## Passage
━━━━━━━━

# Peacock bass help



## Collin (Apr 9, 2017)

just moved to south Miami and would really like to get on some peacocks. Not looking for anyone's honey holes just a general starting point. Would really like to get some on a spinner first. Also if anyone could recommend flies for them I'm new to fly fishing so any advice would be greatly appreciated


----------



## hunter4626 (Aug 7, 2016)

Collin said:


> just moved to south Miami and would really like to get on some peacocks. Not looking for anyone's honey holes just a general starting point. Would really like to get some on a spinner first. Also if anyone could recommend flies for them I'm new to fly fishing so any advice would be greatly appreciated


Any of the canals hold them,and any lakes that connect to the canal system.Peacocks are hot weather fish-I've had better luck from 10 o'clock and later,on spinner I favor bright colors lures-orange/green,red/yellow-they tend to prey on other cichlids, hence the brighter colors.Good luck


----------



## krash (Jan 9, 2007)

For sure most any canal or lake West of US1 likely holds Peacock Bass.
Find any spot you can legally park, grab your rod 3000/4000 size spinner with 8# line (10# braid is good), a good search bait is Rapala X-rap in gold/black (my fav)... cast it and work it quickly jerk and twitch... a few cast along the banks or near any pipe and you'll quickly find them.
For a fly, hit up the Fly shop near Kendall/Us1 and see if you can get hold of a BFW world famous Anvil.

If you live in an apartment complex or any development there is most likely retention ponds or canals.... walk out back and start casting.


----------



## Dawhoo (Oct 27, 2015)

━━━━━━━━

## Stated task 1
Rewrite the thread's passage starting at "For sure most" and ending at "quickly find them.", changing "gold/black" to "silver/blue".
The thread and the records have no connection to each other.

━━━━━━━━

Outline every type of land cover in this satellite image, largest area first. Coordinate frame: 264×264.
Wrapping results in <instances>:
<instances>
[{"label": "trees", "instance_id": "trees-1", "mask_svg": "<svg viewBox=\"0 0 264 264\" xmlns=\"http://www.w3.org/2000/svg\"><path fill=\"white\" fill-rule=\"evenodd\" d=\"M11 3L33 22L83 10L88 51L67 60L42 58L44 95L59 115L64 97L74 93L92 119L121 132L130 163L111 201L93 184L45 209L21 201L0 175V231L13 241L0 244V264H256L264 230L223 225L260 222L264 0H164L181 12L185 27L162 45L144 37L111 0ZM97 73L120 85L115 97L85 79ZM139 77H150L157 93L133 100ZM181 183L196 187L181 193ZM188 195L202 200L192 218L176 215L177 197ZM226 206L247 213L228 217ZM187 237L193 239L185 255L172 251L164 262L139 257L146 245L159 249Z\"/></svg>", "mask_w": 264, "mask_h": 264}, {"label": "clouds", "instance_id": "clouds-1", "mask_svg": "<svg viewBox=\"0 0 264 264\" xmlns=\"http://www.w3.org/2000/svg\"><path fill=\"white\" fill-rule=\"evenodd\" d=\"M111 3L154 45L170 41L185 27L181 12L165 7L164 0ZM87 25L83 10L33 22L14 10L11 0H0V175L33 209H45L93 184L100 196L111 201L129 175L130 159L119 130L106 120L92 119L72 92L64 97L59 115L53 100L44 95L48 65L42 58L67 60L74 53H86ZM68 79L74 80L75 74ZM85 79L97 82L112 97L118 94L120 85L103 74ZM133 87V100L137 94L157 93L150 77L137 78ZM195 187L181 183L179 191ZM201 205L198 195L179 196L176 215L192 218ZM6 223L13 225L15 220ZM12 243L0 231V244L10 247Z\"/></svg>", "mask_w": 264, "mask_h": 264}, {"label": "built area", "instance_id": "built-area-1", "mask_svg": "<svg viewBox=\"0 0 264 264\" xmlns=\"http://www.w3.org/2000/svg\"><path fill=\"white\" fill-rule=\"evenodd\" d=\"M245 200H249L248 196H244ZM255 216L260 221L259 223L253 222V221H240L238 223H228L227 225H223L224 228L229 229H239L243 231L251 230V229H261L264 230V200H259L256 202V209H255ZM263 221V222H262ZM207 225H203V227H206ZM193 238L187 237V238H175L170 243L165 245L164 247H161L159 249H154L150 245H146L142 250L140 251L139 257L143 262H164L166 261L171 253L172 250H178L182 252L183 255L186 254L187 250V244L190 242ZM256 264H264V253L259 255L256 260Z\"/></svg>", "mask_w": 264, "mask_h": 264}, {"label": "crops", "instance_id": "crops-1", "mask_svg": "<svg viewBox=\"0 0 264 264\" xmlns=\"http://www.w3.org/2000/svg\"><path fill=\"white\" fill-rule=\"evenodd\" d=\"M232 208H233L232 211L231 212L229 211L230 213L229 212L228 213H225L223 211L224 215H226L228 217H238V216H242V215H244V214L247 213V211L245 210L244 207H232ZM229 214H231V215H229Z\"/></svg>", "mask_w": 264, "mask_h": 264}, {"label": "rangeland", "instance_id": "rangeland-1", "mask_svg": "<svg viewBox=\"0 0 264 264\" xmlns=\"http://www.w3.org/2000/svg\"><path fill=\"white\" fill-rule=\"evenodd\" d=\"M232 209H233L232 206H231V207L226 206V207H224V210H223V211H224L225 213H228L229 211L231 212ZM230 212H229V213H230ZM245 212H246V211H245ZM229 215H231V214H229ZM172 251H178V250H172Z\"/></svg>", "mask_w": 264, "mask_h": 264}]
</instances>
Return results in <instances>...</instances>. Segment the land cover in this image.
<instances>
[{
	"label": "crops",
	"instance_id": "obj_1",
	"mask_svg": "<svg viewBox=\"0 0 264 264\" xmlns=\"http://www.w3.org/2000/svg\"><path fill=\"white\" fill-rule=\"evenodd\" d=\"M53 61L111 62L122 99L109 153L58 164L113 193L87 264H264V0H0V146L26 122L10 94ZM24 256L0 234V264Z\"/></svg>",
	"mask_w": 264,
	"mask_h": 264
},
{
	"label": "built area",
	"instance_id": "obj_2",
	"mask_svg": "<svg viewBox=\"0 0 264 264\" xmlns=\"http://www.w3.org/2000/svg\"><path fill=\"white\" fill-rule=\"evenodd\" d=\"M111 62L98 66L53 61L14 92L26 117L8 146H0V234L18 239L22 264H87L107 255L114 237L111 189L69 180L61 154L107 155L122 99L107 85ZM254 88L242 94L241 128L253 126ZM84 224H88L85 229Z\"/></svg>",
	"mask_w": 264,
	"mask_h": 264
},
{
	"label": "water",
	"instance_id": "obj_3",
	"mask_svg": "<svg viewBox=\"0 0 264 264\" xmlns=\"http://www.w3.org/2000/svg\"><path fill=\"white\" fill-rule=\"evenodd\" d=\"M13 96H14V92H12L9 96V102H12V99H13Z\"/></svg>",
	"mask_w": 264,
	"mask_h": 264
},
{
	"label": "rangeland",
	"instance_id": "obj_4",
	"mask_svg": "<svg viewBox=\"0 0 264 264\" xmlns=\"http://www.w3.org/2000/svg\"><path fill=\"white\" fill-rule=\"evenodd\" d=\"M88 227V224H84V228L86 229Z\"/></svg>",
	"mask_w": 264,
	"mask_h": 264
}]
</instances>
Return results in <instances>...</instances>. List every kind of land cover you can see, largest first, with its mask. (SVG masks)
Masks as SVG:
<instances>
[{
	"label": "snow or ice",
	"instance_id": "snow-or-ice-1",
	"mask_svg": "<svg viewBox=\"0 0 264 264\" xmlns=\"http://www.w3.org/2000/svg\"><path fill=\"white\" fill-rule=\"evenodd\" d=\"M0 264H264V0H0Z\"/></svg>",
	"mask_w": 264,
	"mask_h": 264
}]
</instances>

━━━━━━━━

## Stated task 2
Pick out and copy each line of the records that contains the string "image", matching case exactly.

## Response 1
For sure most any canal or lake West of US1 likely holds Peacock Bass.
Find any spot you can legally park, grab your rod 3000/4000 size spinner with 8# line (10# braid is good), a good search bait is Rapala X-rap in silver/blue (my fav)... cast it and work it quickly jerk and twitch... a few cast along the banks or near any pipe and you'll quickly find them.

## Response 2
Outline every type of land cover in this satellite image, largest area first. Coordinate frame: 264×264.
Return results in <instances>...</instances>. Segment the land cover in this image.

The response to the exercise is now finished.